-------- 记录摘录
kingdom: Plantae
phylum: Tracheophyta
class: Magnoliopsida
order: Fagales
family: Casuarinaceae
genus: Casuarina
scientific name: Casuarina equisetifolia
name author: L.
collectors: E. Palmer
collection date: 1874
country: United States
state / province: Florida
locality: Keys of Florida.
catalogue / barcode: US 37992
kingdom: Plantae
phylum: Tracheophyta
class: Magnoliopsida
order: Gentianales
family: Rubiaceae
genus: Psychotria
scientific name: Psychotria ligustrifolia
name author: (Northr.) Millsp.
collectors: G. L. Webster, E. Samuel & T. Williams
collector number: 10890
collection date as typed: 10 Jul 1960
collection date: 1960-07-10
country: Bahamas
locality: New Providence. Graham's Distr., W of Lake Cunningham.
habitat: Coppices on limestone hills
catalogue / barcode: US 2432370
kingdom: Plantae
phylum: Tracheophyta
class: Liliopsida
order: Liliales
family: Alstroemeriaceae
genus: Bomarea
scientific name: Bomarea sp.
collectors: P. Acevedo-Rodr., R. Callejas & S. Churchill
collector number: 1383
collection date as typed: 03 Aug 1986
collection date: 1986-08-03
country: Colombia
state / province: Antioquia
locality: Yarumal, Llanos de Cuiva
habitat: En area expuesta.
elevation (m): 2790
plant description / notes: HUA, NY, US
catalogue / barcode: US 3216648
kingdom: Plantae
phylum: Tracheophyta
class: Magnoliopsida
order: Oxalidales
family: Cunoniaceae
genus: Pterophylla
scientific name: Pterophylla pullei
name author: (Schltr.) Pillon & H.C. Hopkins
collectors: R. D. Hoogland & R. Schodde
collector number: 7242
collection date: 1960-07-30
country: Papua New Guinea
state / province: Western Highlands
----------------
把上面的全部材料逐行改写成编号列表，空行不计入。

1. kingdom: Plantae
2. phylum: Tracheophyta
3. class: Magnoliopsida
4. order: Fagales
5. family: Casuarinaceae
6. genus: Casuarina
7. scientific name: Casuarina equisetifolia
8. name author: L.
9. collectors: E. Palmer
10. collection date: 1874
11. country: United States
12. state / province: Florida
13. locality: Keys of Florida.
14. catalogue / barcode: US 37992
15. kingdom: Plantae
16. phylum: Tracheophyta
17. class: Magnoliopsida
18. order: Gentianales
19. family: Rubiaceae
20. genus: Psychotria
21. scientific name: Psychotria ligustrifolia
22. name author: (Northr.) Millsp.
23. collectors: G. L. Webster, E. Samuel & T. Williams
24. collector number: 10890
25. collection date as typed: 10 Jul 1960
26. collection date: 1960-07-10
27. country: Bahamas
28. locality: New Providence. Graham's Distr., W of Lake Cunningham.
29. habitat: Coppices on limestone hills
30. catalogue / barcode: US 2432370
31. kingdom: Plantae
32. phylum: Tracheophyta
33. class: Liliopsida
34. order: Liliales
35. family: Alstroemeriaceae
36. genus: Bomarea
37. scientific name: Bomarea sp.
38. collectors: P. Acevedo-Rodr., R. Callejas & S. Churchill
39. collector number: 1383
40. collection date as typed: 03 Aug 1986
41. collection date: 1986-08-03
42. country: Colombia
43. state / province: Antioquia
44. locality: Yarumal, Llanos de Cuiva
45. habitat: En area expuesta.
46. elevation (m): 2790
47. plant description / notes: HUA, NY, US
48. catalogue / barcode: US 3216648
49. kingdom: Plantae
50. phylum: Tracheophyta
51. class: Magnoliopsida
52. order: Oxalidales
53. family: Cunoniaceae
54. genus: Pterophylla
55. scientific name: Pterophylla pullei
56. name author: (Schltr.) Pillon & H.C. Hopkins
57. collectors: R. D. Hoogland & R. Schodde
58. collector number: 7242
59. collection date: 1960-07-30
60. country: Papua New Guinea
61. state / province: Western Highlands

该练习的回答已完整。